Since 1882, the first week of April has held Opening Day for baseball fans across the country, a tradition that continued on Monday with 11 games between Major League Baseball teams.

As always with baseball, there are more statistics than you can shake a bat at, and we’re only 0.6 percent of the way through the season. If that’s what you’re excited about, check out By the Numbers on page 13. I don’t even have a bat to shake at them, but I did pick out a few highlights. This column is about baseball in the philosophical sense.

Baseball is a quintessentially American pastime. While the sport has spread across the Pacific, and always been a part of several Latin American cultures, the day at the ballpark is part of the American folklore. It evokes a summery contentment that I find I’ve been missing after the long Houghton winter.

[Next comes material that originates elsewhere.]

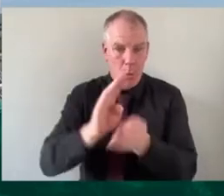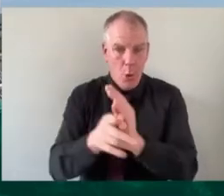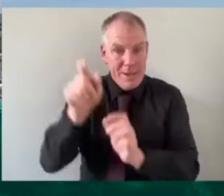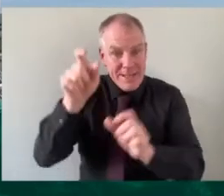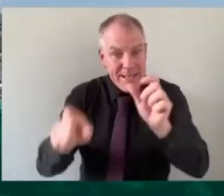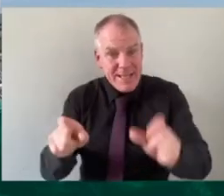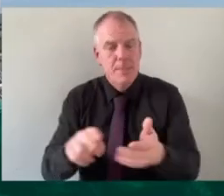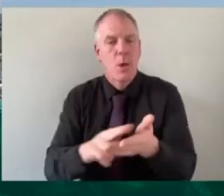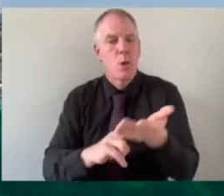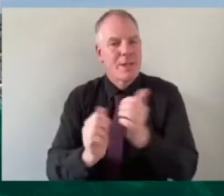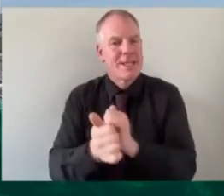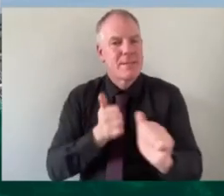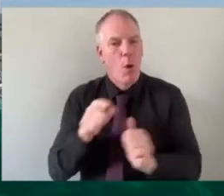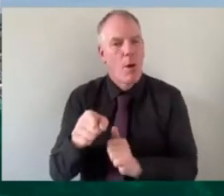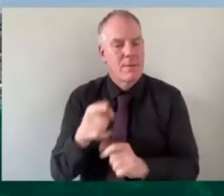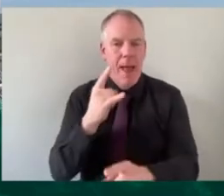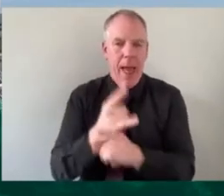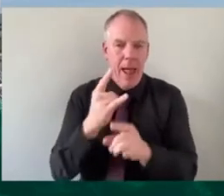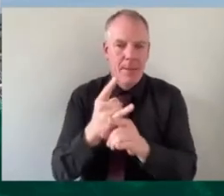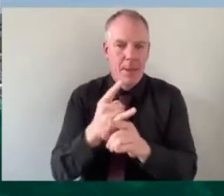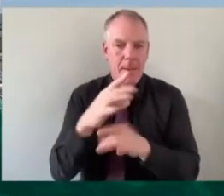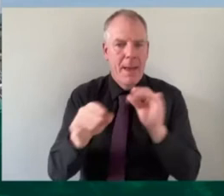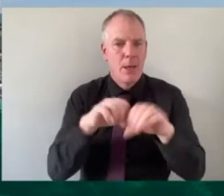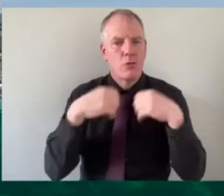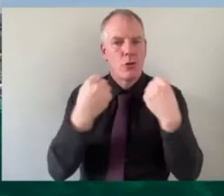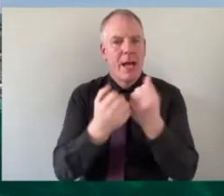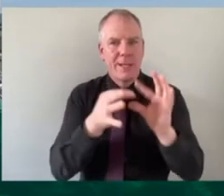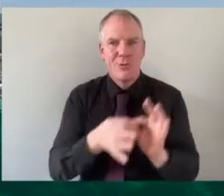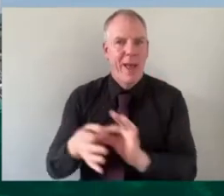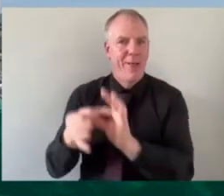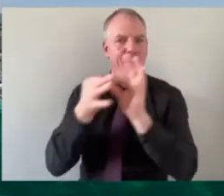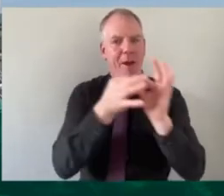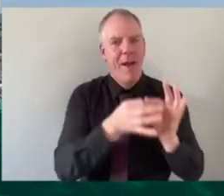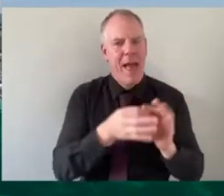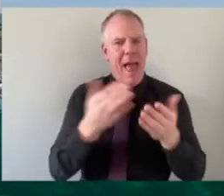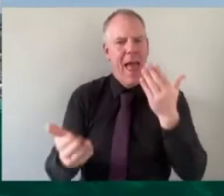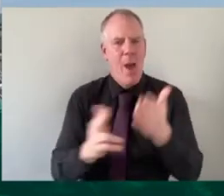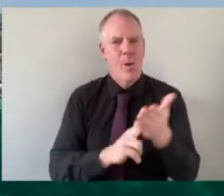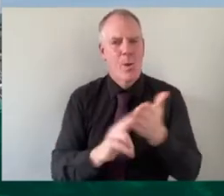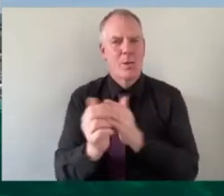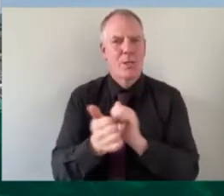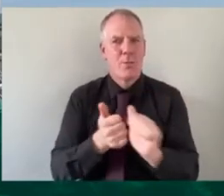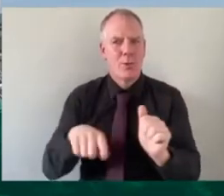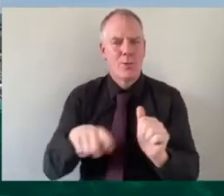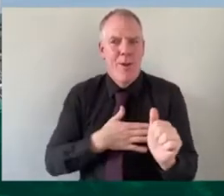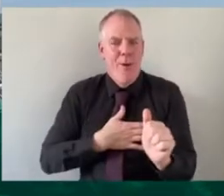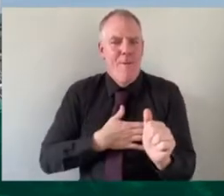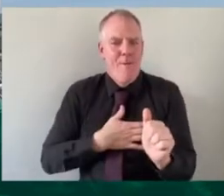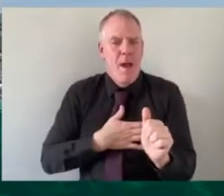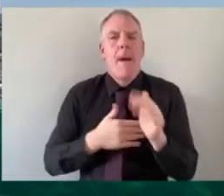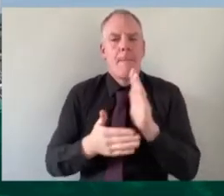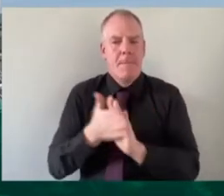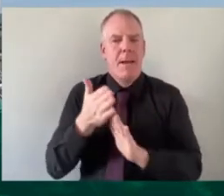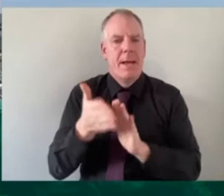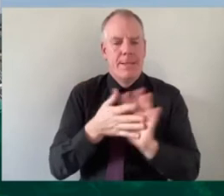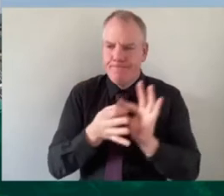they build them to help reconcile our society that's the key how do we use the sport that we all love so well they actually build a much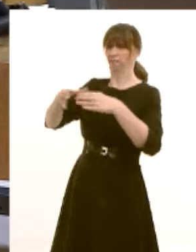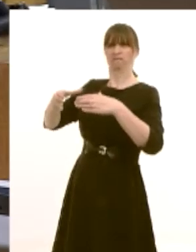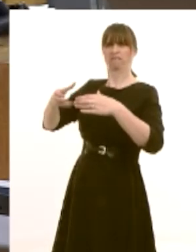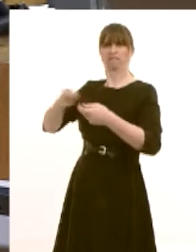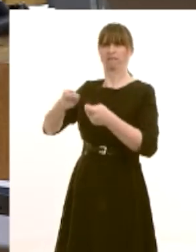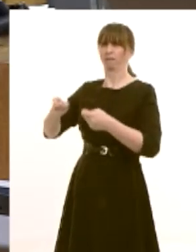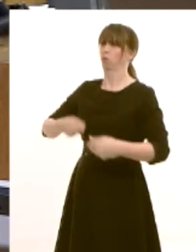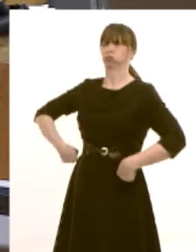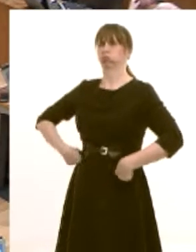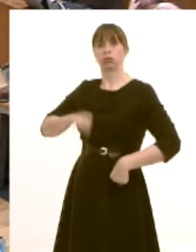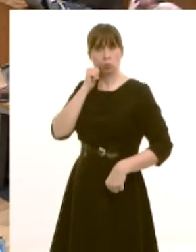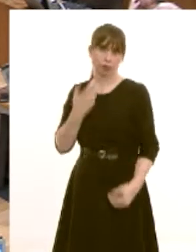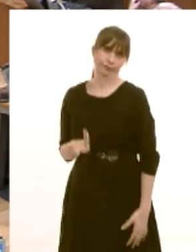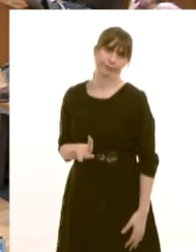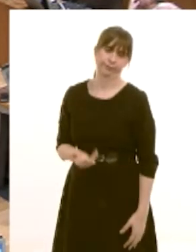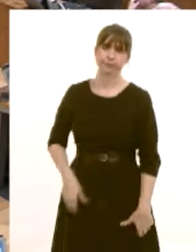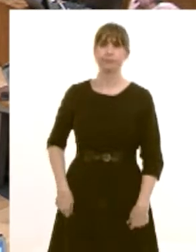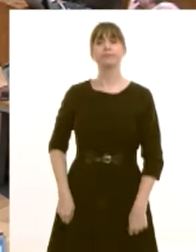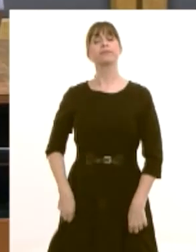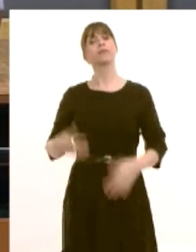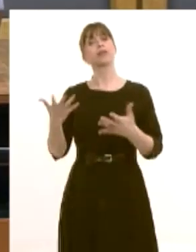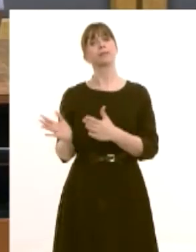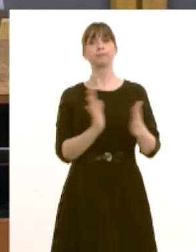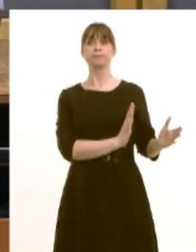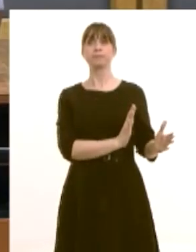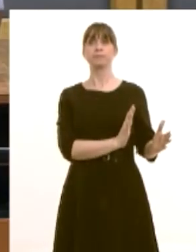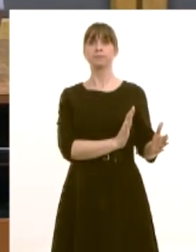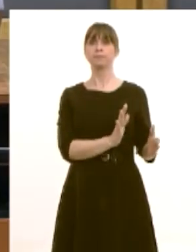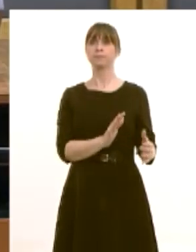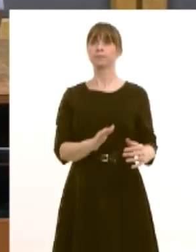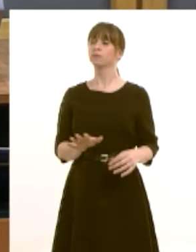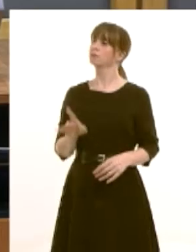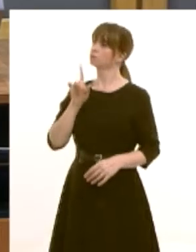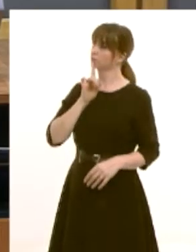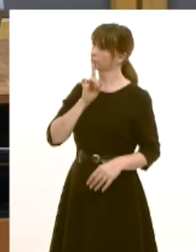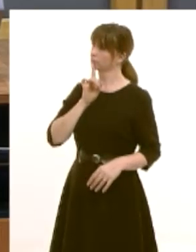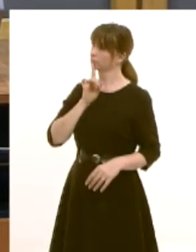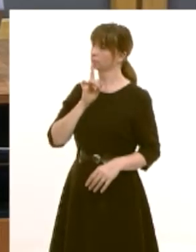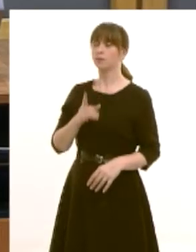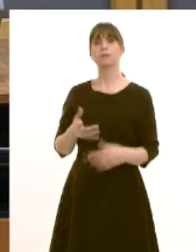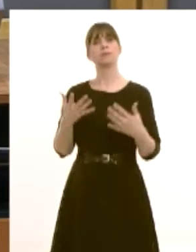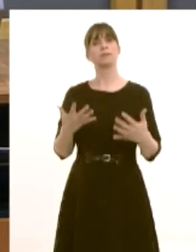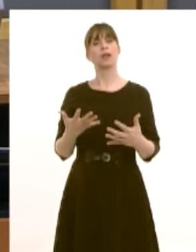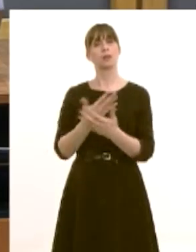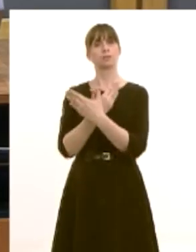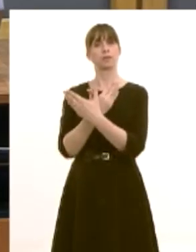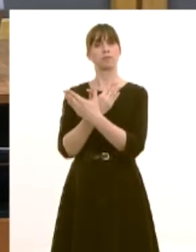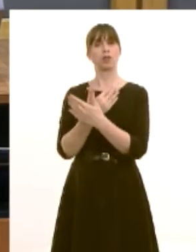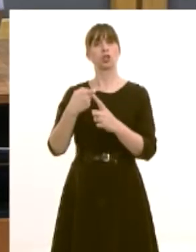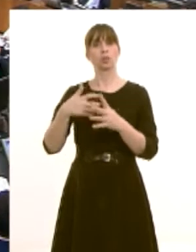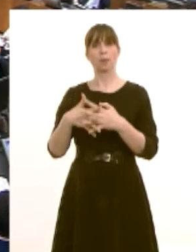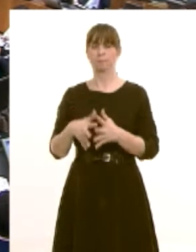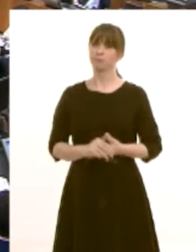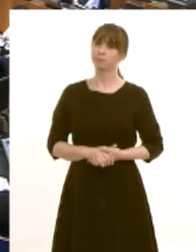and we now move to the of the now move to the leader of the welsh rebel democrats kirstie williams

Sure it’s only spring, but 50 degrees and sunny is close enough for me. People are putting up hammocks for goodness sake. And more power to them. Times change, but some things don’t. The big hubbub about rule changes and automatic walks dissolved; three players were walked without a pitch on Monday and the sport of baseball didn’t come to a screeching halt.

One of the most important changes in baseball’s history came 70 years ago, when Jackie Robinson broke the color barrier and became the first African American to play in Major League Baseball. On April 15, fans will honor Jackie Robinson Day.

President Trump will be only the third president since Truman to not throw out the Opening Day pitch, one of those being Reagan just after being shot.

Even if you don’t like baseball, it’s easy to recognize what it represents. A change of season has finally been realized in our habits and recreation. Opening Day is about baseball, but it’s also about frisbees, barbeques, kites and all kinds of outdoor fun.

It can’t get here fast enough as far as I’m concerned. I’ve been taking multivitamins, but there’s more to the sun than vitamin D. Fresh air means more than leaving the window open a crack while you wear a sweater.